** EXERCISE GOAL **
Copy out every row below word for word, leaving out the pictures.

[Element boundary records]

— Begin —

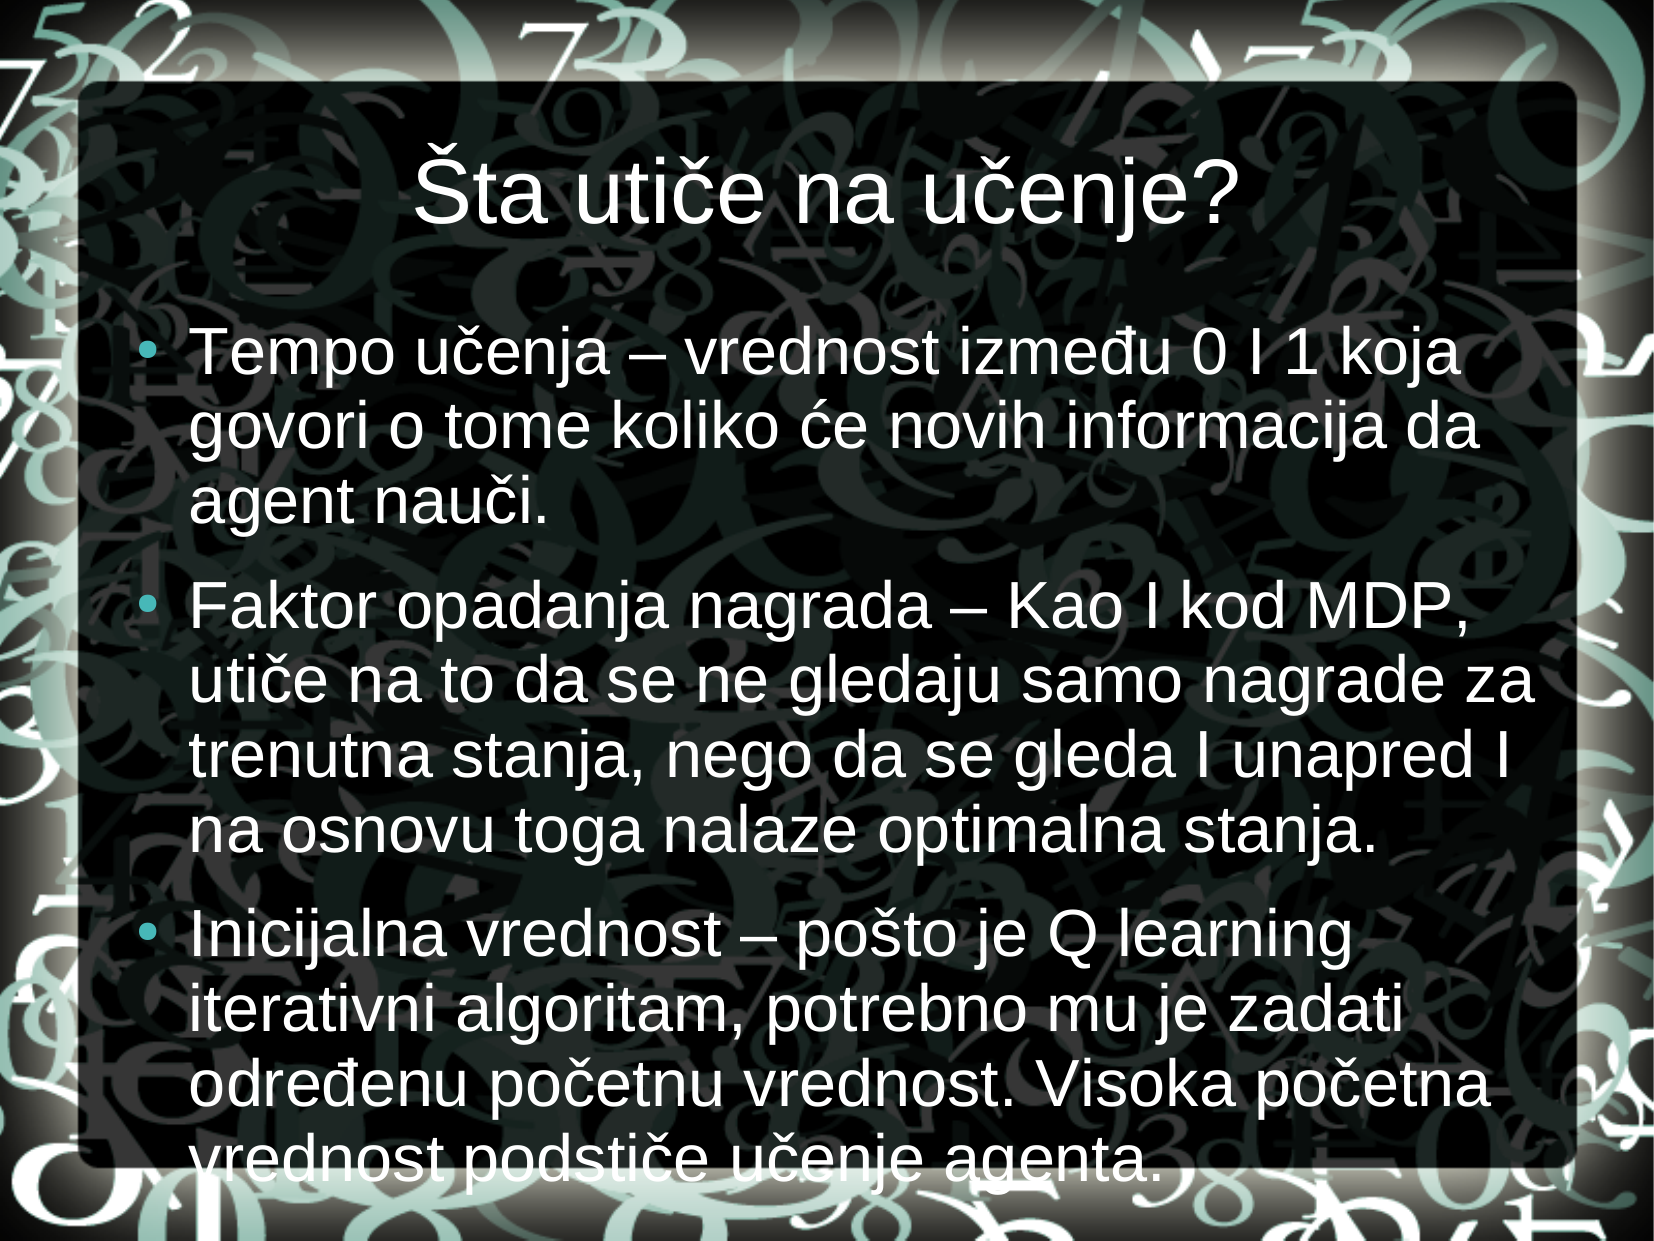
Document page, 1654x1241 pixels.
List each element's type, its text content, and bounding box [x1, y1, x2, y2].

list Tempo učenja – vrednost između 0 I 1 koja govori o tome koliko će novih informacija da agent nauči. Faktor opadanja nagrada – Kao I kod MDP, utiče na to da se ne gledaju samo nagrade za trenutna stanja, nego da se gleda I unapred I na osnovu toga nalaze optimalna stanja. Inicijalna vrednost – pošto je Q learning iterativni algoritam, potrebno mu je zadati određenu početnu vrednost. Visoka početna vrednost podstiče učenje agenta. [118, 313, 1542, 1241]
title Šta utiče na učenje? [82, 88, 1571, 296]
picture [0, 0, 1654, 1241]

— End —

** SOLUTION **
Document page, 1654x1241 pixels.
List each element's type, its text content, and bounding box [x1, y1, x2, y2].

list Tempo učenja – vrednost između 0 I 1 koja govori o tome koliko će novih informacija da agent nauči. Faktor opadanja nagrada – Kao I kod MDP, utiče na to da se ne gledaju samo nagrade za trenutna stanja, nego da se gleda I unapred I na osnovu toga nalaze optimalna stanja. Inicijalna vrednost – pošto je Q learning iterativni algoritam, potrebno mu je zadati određenu početnu vrednost. Visoka početna vrednost podstiče učenje agenta. [118, 313, 1542, 1241]
title Šta utiče na učenje? [82, 88, 1571, 296]
picture [0, 0, 1654, 1241]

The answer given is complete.